TACE + MWA seemingly increases treatment times, but patients do not receive interventional therapy for a long time after complete ablation, which helps to improve the quality of life and reduce the financial burden. Although MWA treatment was generally continued for 1 month after TACE, the major complications did not change significantly (47).

This study had several limitations. The included RCTs lack detailed implementation details about blinding and randomized allocation methods, increasing the risk of related bias. In addition, the included articles were all from Asian regions and whether the results can be extended to a wider population range needs to be confirmed by larger controlled studies. Moreover, considering few studies that included patients with BCLC stage A alone, the comparison of the efficacy of combination therapy for tumors larger than 5 cm between BCLC stage A and B requires further clinical research. Finally, owing to the vague or inconsistent evaluation indexes of each study, the complications could not be quantified.

In conclusion, we found that TACE combined with MWA achieved higher treatment response rate and prolonged OS in patients with early- and intermediate-stage HCCs larger than 5 cm compared with TACE alone.

Main points.

  • Early- and intermediate-stage hepatocellular carcinomas larger than 5 cm were included.

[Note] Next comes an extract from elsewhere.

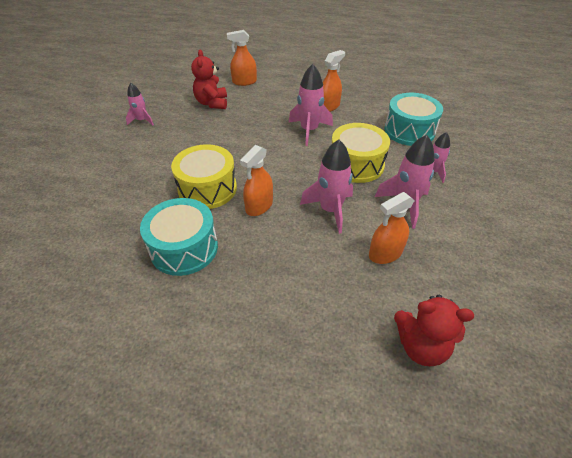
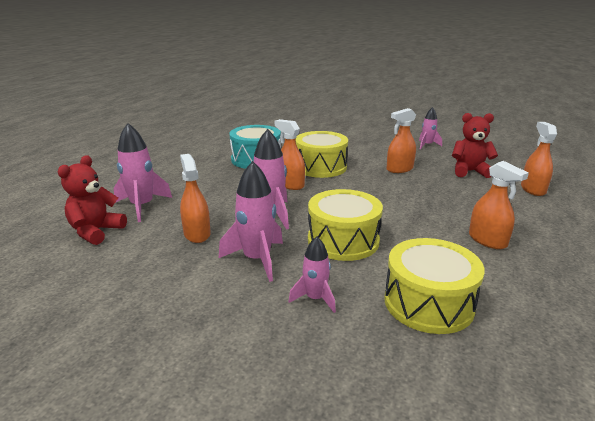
camera: 100 degrees right, 20 degrees down
pink rocket [289,64,333,146] -> pink rocket moved to [114,123,172,222]
turquoise drum [385,93,443,146] -> yellow drum [384,238,485,334]
none -> orange spray bottle [386,108,416,173]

  • Microwave ablation (MWA) plus transcatheter arterial chemoembolization (TACE) was compared with TACE alone.

  • 20 studies were included in this meta-analysis.

  • TACE + MWA achieved higher treatment response and prolonged survival compared with TACE alone.

Footnotes

Financial disclosure

This research was funded by the National Natural Science Foundation of China (No. 81771944). Liaoning Innovative Talent Support Plan; Shenyang City Innovative Talent Support Plan (RC170048).

Conflict of interest disclosure

The authors declared no conflicts of interest.